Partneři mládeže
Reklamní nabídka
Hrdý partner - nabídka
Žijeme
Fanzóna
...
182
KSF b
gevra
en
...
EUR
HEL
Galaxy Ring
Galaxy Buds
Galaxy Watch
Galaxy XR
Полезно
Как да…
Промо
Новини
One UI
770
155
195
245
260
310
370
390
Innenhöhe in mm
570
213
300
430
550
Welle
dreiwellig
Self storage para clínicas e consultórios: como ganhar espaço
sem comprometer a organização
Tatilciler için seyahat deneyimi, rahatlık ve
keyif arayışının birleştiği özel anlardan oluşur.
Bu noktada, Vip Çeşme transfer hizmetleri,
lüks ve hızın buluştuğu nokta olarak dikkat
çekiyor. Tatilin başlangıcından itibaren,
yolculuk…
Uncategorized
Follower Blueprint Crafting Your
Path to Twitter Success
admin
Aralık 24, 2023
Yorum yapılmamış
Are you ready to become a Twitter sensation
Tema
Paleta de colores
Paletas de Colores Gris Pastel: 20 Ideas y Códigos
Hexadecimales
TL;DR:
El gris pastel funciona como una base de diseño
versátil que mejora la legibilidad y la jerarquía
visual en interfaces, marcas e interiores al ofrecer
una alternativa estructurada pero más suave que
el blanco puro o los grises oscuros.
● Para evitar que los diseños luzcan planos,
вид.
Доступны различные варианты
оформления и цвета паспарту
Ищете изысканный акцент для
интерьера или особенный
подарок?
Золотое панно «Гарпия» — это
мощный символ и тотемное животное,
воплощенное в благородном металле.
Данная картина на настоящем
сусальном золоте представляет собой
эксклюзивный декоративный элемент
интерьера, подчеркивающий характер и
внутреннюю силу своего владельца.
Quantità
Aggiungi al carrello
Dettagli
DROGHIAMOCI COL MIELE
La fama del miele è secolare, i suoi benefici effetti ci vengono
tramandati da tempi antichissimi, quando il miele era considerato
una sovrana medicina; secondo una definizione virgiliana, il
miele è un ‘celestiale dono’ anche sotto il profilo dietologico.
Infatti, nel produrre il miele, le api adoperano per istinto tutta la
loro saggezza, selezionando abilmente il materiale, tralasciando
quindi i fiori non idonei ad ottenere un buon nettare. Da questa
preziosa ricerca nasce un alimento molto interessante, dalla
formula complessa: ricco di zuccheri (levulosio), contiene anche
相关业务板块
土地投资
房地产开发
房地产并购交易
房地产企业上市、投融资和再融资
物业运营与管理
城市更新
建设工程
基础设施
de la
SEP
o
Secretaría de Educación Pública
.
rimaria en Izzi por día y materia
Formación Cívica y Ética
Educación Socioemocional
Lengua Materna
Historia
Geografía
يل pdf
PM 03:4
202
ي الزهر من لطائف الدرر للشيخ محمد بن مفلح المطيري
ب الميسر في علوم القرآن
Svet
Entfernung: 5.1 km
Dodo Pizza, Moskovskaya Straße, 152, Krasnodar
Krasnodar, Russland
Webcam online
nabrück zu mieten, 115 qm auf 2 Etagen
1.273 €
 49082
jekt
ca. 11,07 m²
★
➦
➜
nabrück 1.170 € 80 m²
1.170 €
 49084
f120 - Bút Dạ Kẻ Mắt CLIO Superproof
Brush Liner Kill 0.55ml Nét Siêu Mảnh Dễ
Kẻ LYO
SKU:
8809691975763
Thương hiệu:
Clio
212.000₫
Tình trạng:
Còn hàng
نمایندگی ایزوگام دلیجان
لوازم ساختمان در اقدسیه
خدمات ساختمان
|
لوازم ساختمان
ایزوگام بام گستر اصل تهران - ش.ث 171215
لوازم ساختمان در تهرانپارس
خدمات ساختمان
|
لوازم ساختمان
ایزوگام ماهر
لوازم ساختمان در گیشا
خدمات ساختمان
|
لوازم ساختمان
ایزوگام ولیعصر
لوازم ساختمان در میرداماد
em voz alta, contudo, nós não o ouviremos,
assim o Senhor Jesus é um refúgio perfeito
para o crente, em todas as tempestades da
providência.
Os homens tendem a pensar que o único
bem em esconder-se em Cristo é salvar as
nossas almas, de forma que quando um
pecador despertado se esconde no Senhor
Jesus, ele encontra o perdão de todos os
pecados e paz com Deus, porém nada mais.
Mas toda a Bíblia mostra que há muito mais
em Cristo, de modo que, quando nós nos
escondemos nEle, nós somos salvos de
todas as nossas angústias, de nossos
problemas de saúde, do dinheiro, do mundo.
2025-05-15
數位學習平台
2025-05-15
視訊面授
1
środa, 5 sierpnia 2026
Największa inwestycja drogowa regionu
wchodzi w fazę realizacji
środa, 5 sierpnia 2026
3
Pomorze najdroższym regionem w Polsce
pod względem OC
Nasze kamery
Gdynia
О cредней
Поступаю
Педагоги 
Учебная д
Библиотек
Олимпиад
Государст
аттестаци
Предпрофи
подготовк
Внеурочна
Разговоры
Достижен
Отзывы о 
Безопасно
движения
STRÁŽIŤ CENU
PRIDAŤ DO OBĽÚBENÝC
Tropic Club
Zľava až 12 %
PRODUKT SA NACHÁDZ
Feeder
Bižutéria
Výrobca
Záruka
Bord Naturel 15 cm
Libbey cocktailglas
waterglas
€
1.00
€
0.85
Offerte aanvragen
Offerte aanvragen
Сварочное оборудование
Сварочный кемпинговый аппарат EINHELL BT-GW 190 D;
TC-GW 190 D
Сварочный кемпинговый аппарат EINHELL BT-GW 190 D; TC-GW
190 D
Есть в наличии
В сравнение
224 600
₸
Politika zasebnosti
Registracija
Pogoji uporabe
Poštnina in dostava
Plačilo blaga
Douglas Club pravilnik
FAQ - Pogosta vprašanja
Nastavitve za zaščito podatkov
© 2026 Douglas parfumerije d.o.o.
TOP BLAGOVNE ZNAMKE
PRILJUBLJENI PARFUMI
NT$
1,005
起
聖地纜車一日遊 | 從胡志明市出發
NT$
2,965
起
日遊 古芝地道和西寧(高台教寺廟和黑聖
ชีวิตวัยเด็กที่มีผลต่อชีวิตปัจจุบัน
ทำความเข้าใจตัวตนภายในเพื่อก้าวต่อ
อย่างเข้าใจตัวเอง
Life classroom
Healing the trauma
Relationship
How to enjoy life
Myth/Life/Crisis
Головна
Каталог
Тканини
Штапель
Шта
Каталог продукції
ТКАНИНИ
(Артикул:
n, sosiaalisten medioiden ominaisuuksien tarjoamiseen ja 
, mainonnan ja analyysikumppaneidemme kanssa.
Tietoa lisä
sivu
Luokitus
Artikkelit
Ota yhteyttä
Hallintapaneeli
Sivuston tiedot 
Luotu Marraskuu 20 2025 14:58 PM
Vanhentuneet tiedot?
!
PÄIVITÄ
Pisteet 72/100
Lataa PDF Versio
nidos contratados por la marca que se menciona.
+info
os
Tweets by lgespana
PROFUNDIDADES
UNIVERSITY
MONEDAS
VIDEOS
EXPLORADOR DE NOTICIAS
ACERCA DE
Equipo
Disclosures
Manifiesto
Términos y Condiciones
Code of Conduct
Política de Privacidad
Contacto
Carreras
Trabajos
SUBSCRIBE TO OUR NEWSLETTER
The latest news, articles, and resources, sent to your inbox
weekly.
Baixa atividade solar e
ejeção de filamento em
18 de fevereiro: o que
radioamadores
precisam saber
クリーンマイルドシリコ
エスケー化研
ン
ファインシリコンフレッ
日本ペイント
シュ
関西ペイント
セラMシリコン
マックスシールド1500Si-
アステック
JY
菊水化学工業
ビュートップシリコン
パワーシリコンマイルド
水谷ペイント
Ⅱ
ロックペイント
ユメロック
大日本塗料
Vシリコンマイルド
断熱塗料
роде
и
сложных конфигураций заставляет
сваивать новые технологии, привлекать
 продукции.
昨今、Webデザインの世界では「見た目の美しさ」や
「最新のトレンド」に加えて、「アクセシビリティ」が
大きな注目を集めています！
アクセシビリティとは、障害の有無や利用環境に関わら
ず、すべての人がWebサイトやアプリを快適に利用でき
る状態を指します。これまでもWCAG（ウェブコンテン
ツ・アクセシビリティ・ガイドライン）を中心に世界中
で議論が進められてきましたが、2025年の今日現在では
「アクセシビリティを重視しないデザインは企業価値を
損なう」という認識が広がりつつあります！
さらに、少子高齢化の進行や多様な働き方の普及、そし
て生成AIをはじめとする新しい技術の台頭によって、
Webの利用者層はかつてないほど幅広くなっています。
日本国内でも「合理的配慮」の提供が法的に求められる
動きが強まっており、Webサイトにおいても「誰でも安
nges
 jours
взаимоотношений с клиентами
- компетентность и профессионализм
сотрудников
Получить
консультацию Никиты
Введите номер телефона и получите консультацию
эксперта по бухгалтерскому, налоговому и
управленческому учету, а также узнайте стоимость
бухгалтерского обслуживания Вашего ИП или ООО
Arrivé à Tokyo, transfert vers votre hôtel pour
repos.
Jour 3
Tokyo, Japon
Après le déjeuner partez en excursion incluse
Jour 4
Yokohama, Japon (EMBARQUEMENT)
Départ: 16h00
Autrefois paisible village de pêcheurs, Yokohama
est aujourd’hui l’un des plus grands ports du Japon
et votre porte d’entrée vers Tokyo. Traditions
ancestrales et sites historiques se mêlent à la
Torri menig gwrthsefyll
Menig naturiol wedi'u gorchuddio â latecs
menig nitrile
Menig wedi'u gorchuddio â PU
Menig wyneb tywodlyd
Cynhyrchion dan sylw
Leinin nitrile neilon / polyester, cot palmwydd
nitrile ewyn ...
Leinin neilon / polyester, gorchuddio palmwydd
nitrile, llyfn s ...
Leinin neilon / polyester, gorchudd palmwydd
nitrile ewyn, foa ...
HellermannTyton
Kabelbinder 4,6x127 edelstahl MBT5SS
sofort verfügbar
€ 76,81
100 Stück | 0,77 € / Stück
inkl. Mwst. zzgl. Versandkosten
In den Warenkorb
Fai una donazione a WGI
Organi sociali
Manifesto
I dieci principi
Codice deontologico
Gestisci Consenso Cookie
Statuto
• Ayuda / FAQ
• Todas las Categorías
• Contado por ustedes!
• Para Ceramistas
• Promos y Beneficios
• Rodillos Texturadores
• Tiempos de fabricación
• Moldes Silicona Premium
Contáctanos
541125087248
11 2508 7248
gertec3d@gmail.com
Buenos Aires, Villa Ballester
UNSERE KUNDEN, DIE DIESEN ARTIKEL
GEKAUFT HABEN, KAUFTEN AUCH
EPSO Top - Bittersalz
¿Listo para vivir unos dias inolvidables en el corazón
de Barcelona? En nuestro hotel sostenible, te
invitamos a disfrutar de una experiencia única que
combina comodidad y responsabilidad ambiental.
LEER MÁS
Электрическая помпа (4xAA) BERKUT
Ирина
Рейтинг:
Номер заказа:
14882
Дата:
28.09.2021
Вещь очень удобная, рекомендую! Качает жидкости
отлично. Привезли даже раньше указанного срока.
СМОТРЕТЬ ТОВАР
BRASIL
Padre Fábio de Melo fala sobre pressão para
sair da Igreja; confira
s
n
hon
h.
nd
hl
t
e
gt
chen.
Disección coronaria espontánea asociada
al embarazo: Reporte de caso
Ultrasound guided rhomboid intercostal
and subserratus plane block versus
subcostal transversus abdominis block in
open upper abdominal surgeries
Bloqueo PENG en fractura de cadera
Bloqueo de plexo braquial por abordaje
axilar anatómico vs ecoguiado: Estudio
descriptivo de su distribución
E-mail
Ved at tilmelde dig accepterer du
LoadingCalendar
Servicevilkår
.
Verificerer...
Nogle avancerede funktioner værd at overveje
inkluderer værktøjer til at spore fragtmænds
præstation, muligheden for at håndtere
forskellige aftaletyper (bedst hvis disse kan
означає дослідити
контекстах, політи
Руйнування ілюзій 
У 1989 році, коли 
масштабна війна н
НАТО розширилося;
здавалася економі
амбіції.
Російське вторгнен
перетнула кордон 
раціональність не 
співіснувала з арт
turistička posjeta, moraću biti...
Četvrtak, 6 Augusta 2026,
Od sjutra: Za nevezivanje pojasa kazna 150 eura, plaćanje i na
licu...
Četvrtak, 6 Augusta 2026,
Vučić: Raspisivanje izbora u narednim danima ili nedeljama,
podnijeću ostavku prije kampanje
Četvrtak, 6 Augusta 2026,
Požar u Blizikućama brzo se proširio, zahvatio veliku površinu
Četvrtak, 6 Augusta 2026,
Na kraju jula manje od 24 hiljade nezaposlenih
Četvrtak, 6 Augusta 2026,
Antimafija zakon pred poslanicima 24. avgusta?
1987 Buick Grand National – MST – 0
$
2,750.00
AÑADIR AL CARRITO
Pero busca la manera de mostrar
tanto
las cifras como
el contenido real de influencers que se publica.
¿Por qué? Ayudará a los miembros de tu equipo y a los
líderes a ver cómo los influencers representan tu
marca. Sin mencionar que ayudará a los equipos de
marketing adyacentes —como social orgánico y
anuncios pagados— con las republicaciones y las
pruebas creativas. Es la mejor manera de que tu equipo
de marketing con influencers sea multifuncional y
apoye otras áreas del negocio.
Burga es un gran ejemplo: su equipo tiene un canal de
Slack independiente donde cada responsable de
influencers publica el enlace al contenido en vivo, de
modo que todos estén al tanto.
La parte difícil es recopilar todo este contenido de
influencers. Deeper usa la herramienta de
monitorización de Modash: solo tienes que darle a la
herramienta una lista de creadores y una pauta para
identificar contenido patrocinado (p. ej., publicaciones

* * * * * * * * *

## TASK INSTRUCTIONS
If a line of the records above holds the word "Krasnodar", show it.

## REPLY
Dodo Pizza, Moskovskaya Straße, 152, Krasnodar
Krasnodar, Russland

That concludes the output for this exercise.